Em março de 1978 aconteceu na Romênia, sob a influência de Moscou, aconteceu um dos mais importantes expurgos do regime de Ceausescu, o sanguinário “chefe” do governo comunista, implantado logo depois do final da Segunda Guerra Mundial. Praticamente todos os funcionários do segundo e terceiro escalão na hierarquia do governo caíram em desgraça e alguns foram substituídos, presos outros, tudo dentro do figurino dos governos títeres da União Soviética.
Ao mesmo tempo a pressão internacional e da UNESCO se intensificou. Delegações de caráter governamental ou parlamentar, ao passarem por Budapeste, traziam o assunto para a pauta de discussões. Ceausescu também era questionado, quando visitava outros paises fora da esfera da União Soviética. Em abril diversas entidades internacionais manifestaram-se, condenando a violência da independência da função publica internacional. Em maio, houve uma proposta do Conselho Executivo da UNESCO para levar o conflito até a Corte Internacional de Justiça, em Haia.

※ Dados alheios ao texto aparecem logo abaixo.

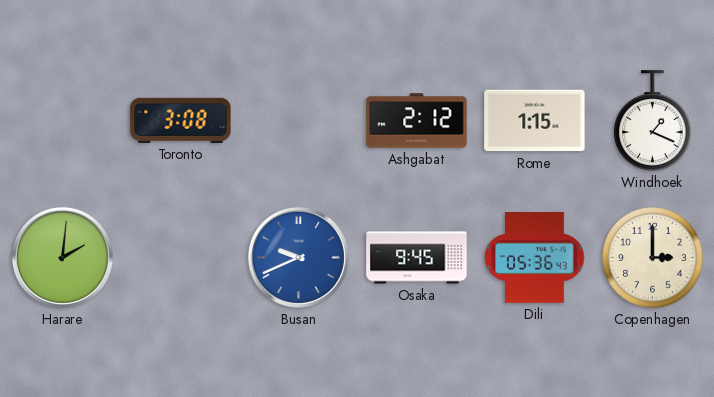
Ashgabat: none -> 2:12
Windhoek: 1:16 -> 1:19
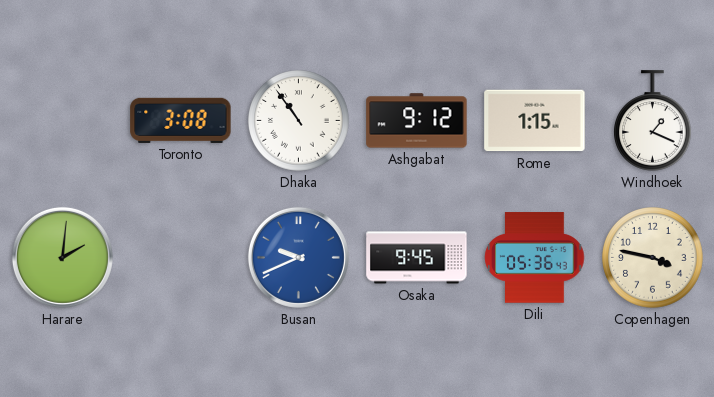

Ante tal ofensiva, vinda de muitos lados, Ceausescu finalmente cedeu. Em seis de maio, Troikan foi chamado pelo novo vice-diretor de Relações Internacionais e informado que estava autorizado a voltar a Paris.
Uma semana depois (12 de maio de 1978) Troikan e sua mulher deixaram Bucareste, com passaportes e vistos de turistas. Chegaram a Paris dois dias depois e no dia 16 ele reiniciou seu trabalho na UNESCO.
Após quase dois anos de ausência, Troikan voltava à vida normal. Havia ganhado a partida. Porém as marcas da prova que acabara de atravessar iriam marcá-lo pelo resto de seus dias.